Work is now underway to install over 200 life-saving defibrillators at Transport for Wales railway stations throughout Wales and the borders.
The essential installation of defibrillators also coincides with ‘Defibuary’ which is a month-long campaign organised by the Welsh Ambulance Services NHS Trust in a bid to raise awareness of the importance of the life-saving devices.
The project is in its first phase, and will see defibrillators fitted at 53 Transport for Wales (TfW) stations.
Further defibrillators will be put in place during spring and once ready for action will be uploaded onto the British Heart Foundation’s bespoke portal, called The Circuit, in collaboration with St Johns Ambulance, the Resuscitation Council UK and the Association of Ambulance Chief Executives.
The Circuit provides a map of defibrillators for NHS ambulance services throughout the UK, so during the crucial moments following cardiac arrest, they can quickly direct members of the public to the nearest defibrillator.
Jeremy Williams, Transport for Wales Head of Stations, said:
“Our defibrillators are so important in helping those who may experience a cardiac arrest, be they TfW customers, colleagues or someone in the local community.
“We already have some defibrillators across the Wales and Borders route and these additional 200 machines will become a valuable life-saving resource.”
The programme has been put together by TfW’s Rail Infrastructure Karl Gilmore, who said:
“All of the defibrillators will be available 24 hours a day but, more crucially, they will all be listed on The Circuit so emergency services staff know where they are located.”
“Our staff will be given training on how to use the defibrillators and we’re working with charities and other organisations to make sure we can roll out training into communities.”
The project has seen strong support from the British Heart Foundation Cymru and the Welsh Ambulance Service. The use of a defibrillator greatly improves a person’s chances of survival if they experience an out-of-hospital cardiac arrest.

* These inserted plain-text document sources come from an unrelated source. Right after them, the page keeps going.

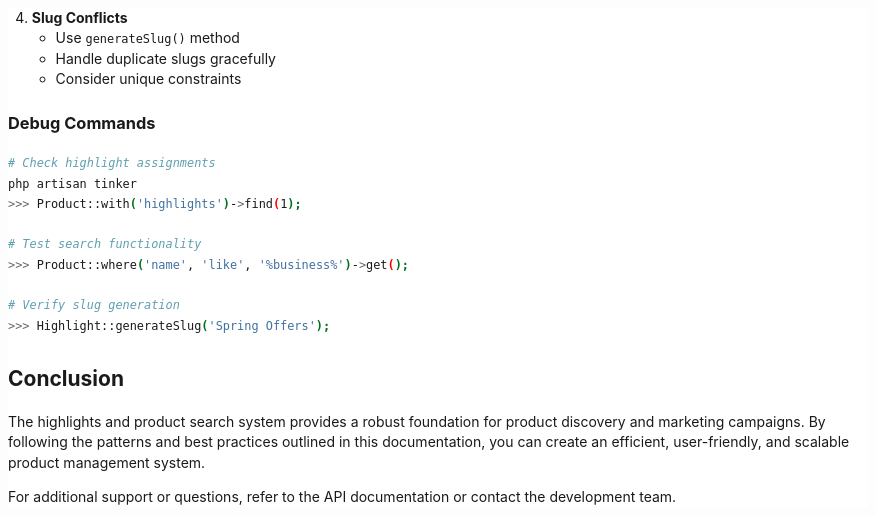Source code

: 4. **Slug Conflicts**
   - Use `generateSlug()` method
   - Handle duplicate slugs gracefully
   - Consider unique constraints

### Debug Commands

```bash
# Check highlight assignments
php artisan tinker
>>> Product::with('highlights')->find(1);

# Test search functionality
>>> Product::where('name', 'like', '%business%')->get();

# Verify slug generation
>>> Highlight::generateSlug('Spring Offers');
```

## Conclusion

The highlights and product search system provides a robust foundation for product discovery and marketing campaigns. By following the patterns and best practices outlined in this documentation, you can create an efficient, user-friendly, and scalable product management system.

For additional support or questions, refer to the API documentation or contact the development team.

Adam Fletcher, Head of BHF Cymru said:
“Every second counts when someone has a cardiac arrest and, alongside CPR, prompt use of a defibrillator is critical in giving them the best chance of survival. To put it simply – being able to access a defibrillator could be the difference between life and death.”
“We know defibs save lives and it’s why we are so proud to be working with Transport for Wales. They’ve made a big investment to get 200 defibrillators out across the rail network and we hope other organisations will follow their example.”
The initiative has been organised to help people like Andrew Barnet, 48, a married father of two from Cardiff, who suffered a cardiac arrest in December 2018 when playing in a parent and child football match. Andrew was fortunate that there was a defibrillator located at a nearby leisure centre and staff were able to use it on him. Sadly in Wales only 5% of people who have an out of hospital cardiac arrest survive.
“The leisure centre staff were told there was an issue on the pitch and they could tell pretty quickly something serious was going on.”
“Thankfully they started CPR and were able to use a defibrillator that’s located in the leisure centre.”
“Having a network of defibrillators which are easily accessible is absolutely key to keeping people safe. Cardiac arrests can happen at any time or anywhere and it’s something which can happen to a range of people, as we’ve seen from recent high-profile cases with footballers.”
Survival rates decrease by 10% each minute without CPR or the use of a defibrillator. Using a defibrillator within three minutes of a cardiac arrest can improve a person’s chance of survival by as much as 70%.
Carl Powell, Clinical Support Lead for Cardiac Care for the Welsh Ambulance Service, said:
“For anyone having an out of hospital cardiac arrest their chance of survival decreases by 10% for every minute that goes by, without someone doing CPR or using a defibrillator on them.”
“Having more public access defibrillators out there will increase people’s chances of survival significantly, particularly in rural areas where defibrillators might not previously have been available.”
“Rural train stations can be the hub of the area so to have defibrillators in the station is vitally important to support the local community.”